Some of the posts included comments that were not flattering, with many people wondering about the safety and sanity of the situation.

But Muhlberger, 20, said he used three ratchet straps, two of them heavy duty, to secure the snowmobile in place, and it didn’t move during what he estimated was a 105-mile trip.

He said he initially topped out at about 40 mph until he got to the Northway, when he was able to get to 55 or 60 mph.

“I passed a few cops, but I didn’t get pulled over,” he said.

(One state trooper who saw the photos on the internet said he couldn’t think of any traffic violations that would apply if the sled was secured to the roof well.)

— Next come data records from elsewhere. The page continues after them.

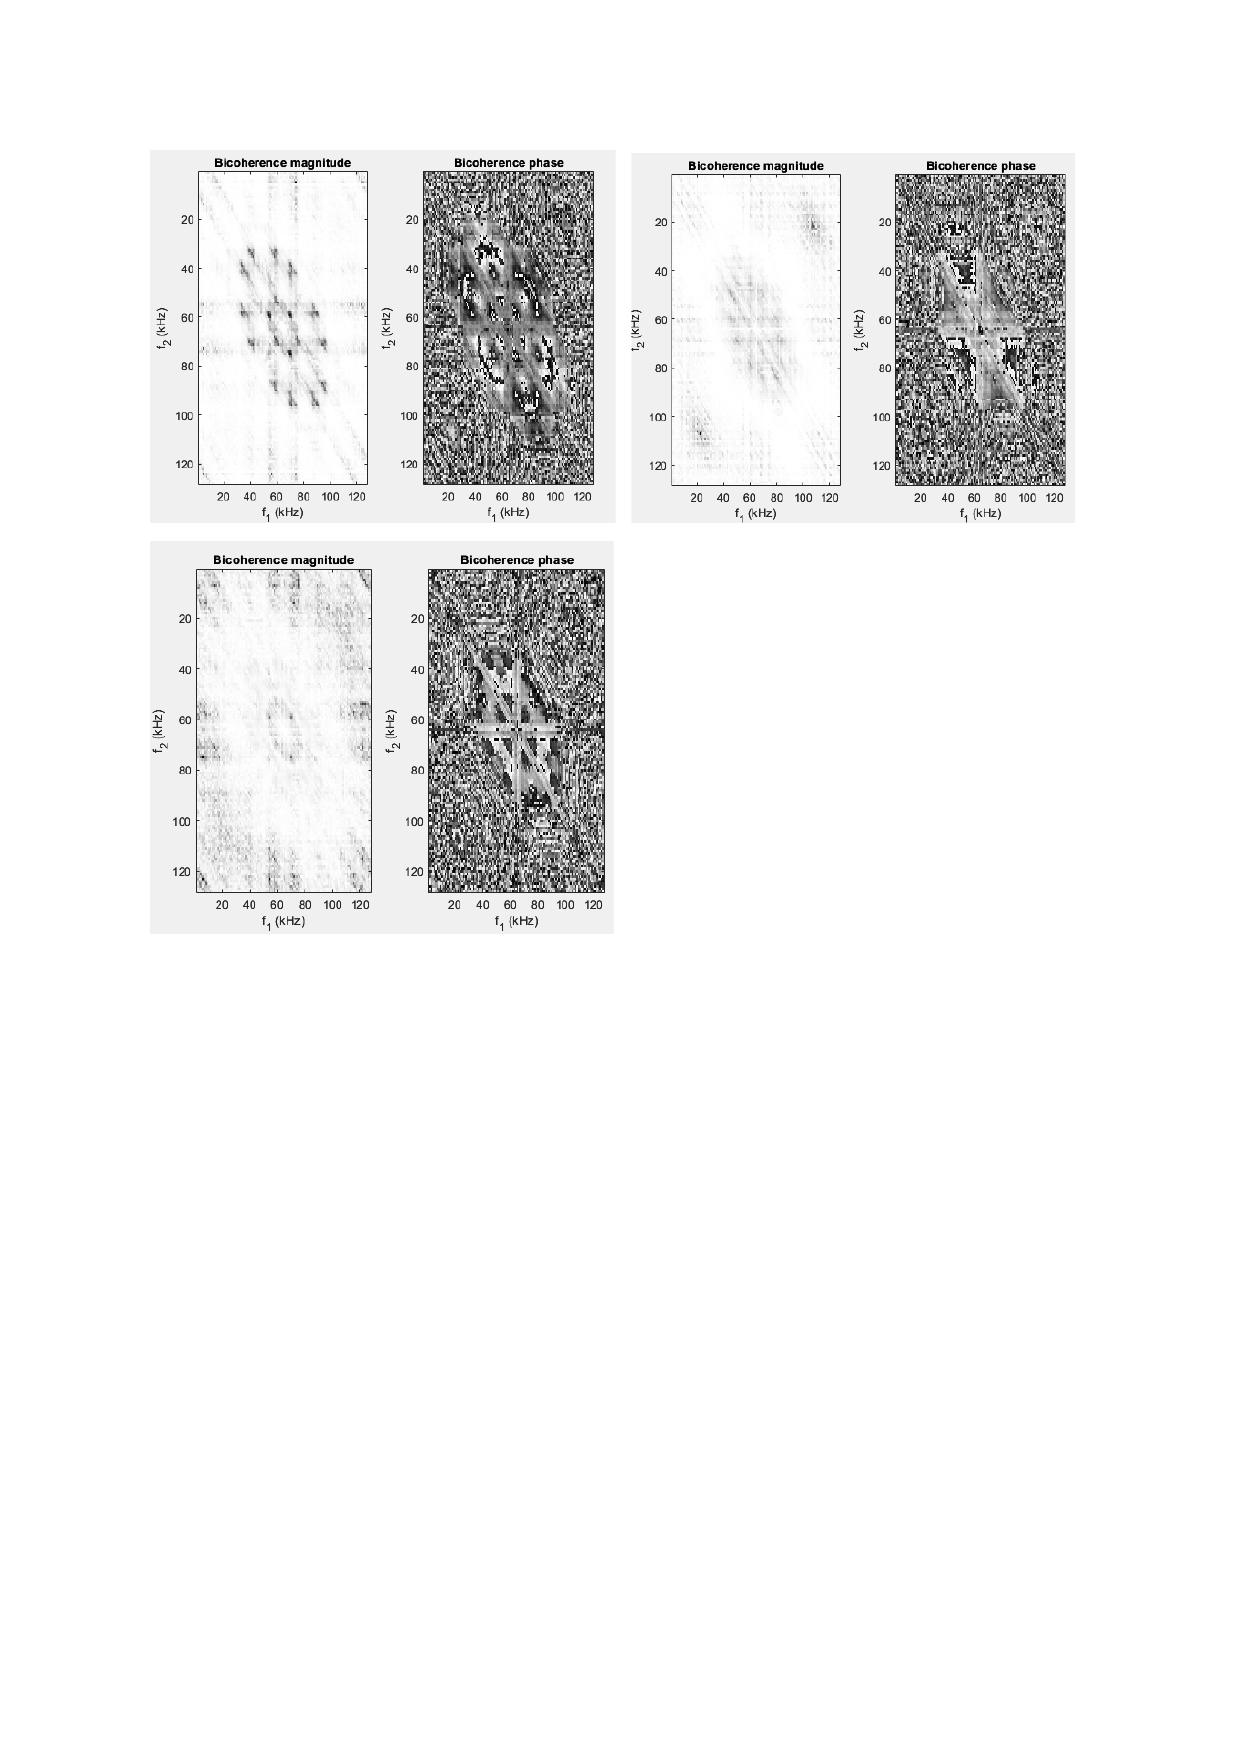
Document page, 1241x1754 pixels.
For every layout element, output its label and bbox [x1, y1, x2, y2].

picture [150, 150, 616, 523]
picture [150, 541, 614, 934]
picture [631, 153, 1076, 523]
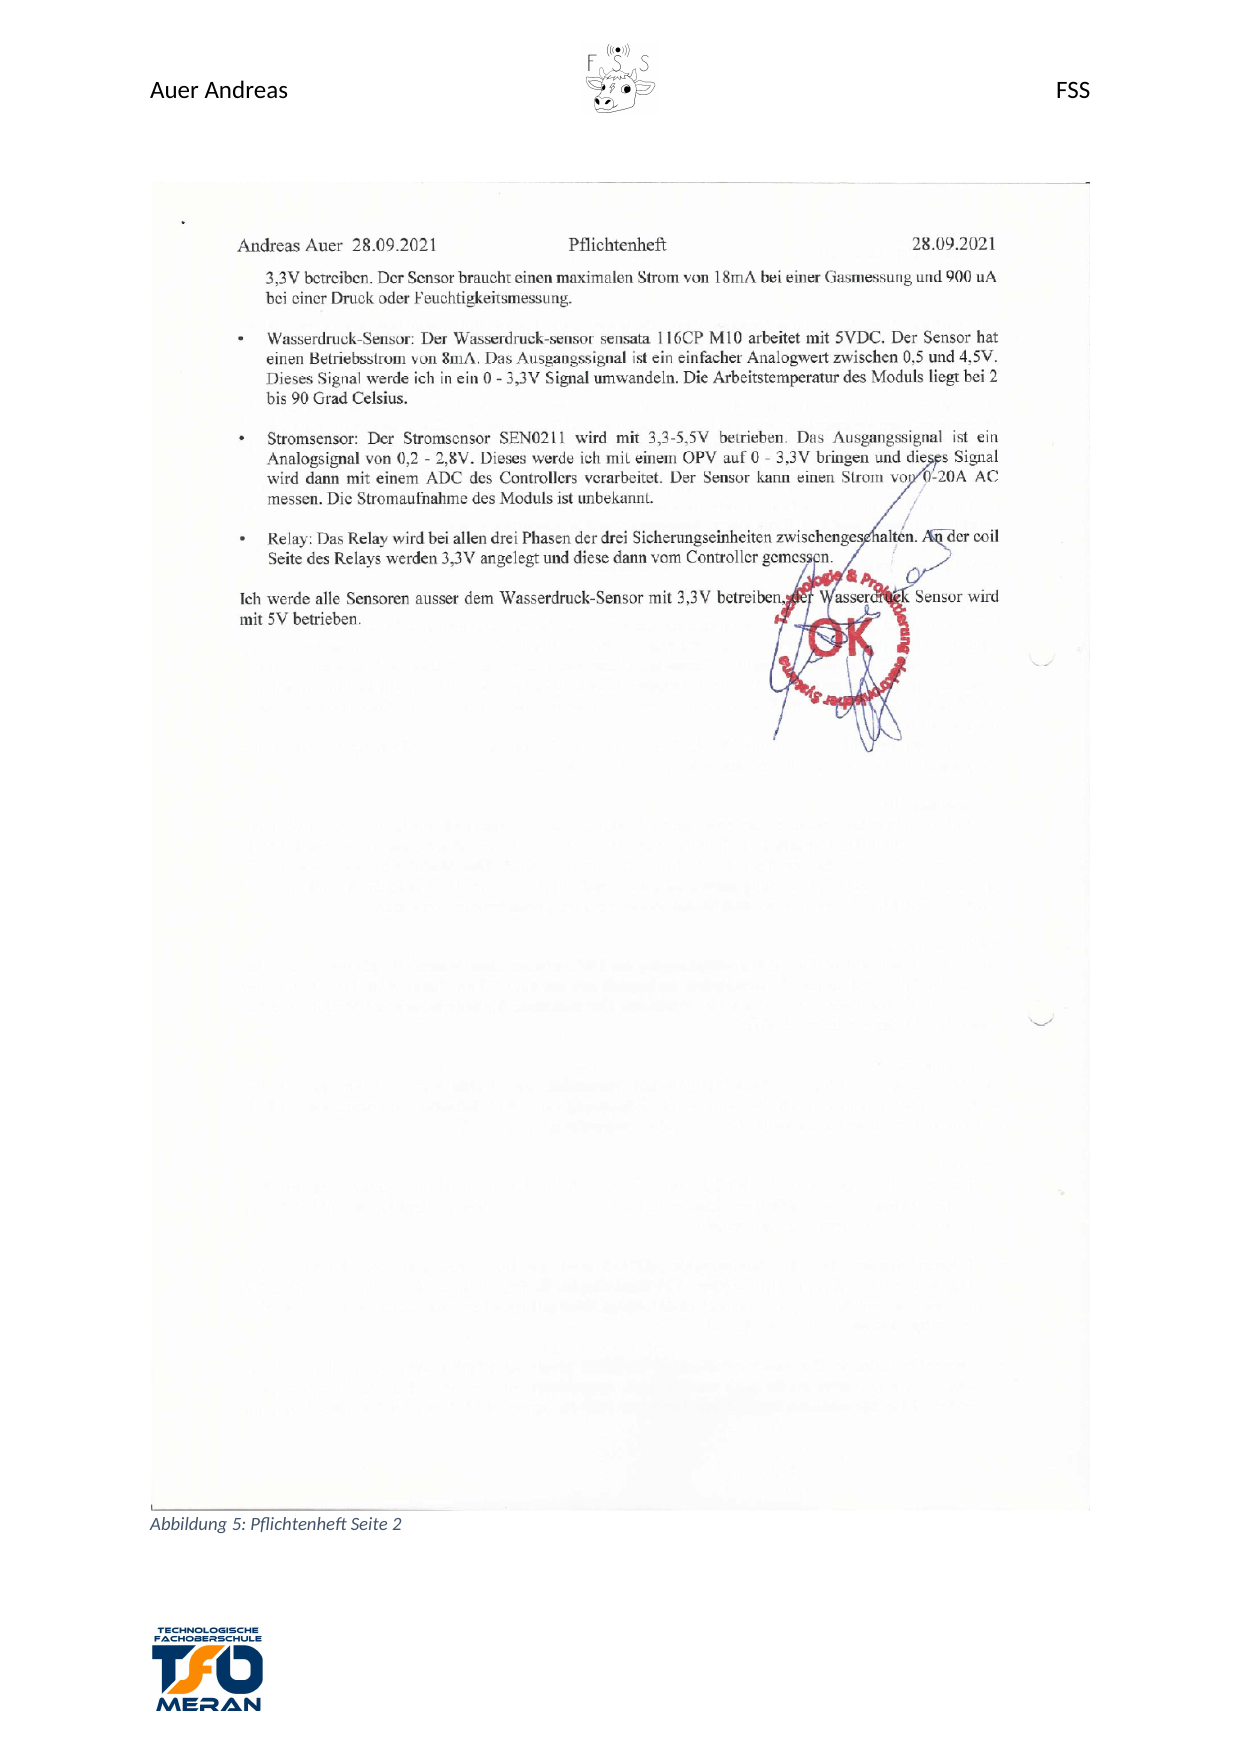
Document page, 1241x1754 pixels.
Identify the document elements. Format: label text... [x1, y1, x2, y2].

text Abbildung 5: Pflichtenheft Seite 2 [150, 1512, 1090, 1535]
picture [150, 1626, 263, 1711]
picture [581, 42, 659, 115]
picture [152, 182, 1090, 1510]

They got the sled atop the car by backing the car up to a snowbank that was about as tall as the vehicle and rode the sled up the bank onto the vehicle.

So getting it on was easy, but how did they get it off?

That wasn’t as simple for Muhlberger and buddy Maverick Bowman.

One of the skis of the snowmobile got stuck on the car’s rear spoiler as they lowered it down, and they had to rip the spoiler off. But that was the only major damage to the car, with the roof suffering just a minor dent, Muhlberger said.

“One way to get her done!,” Bowman exclaimed on his Facebook page, next to a photo of the car/snowmobile combination.

Whether the return trip will go as smoothly remains to be seen. The snowmobile is still in Ticonderoga.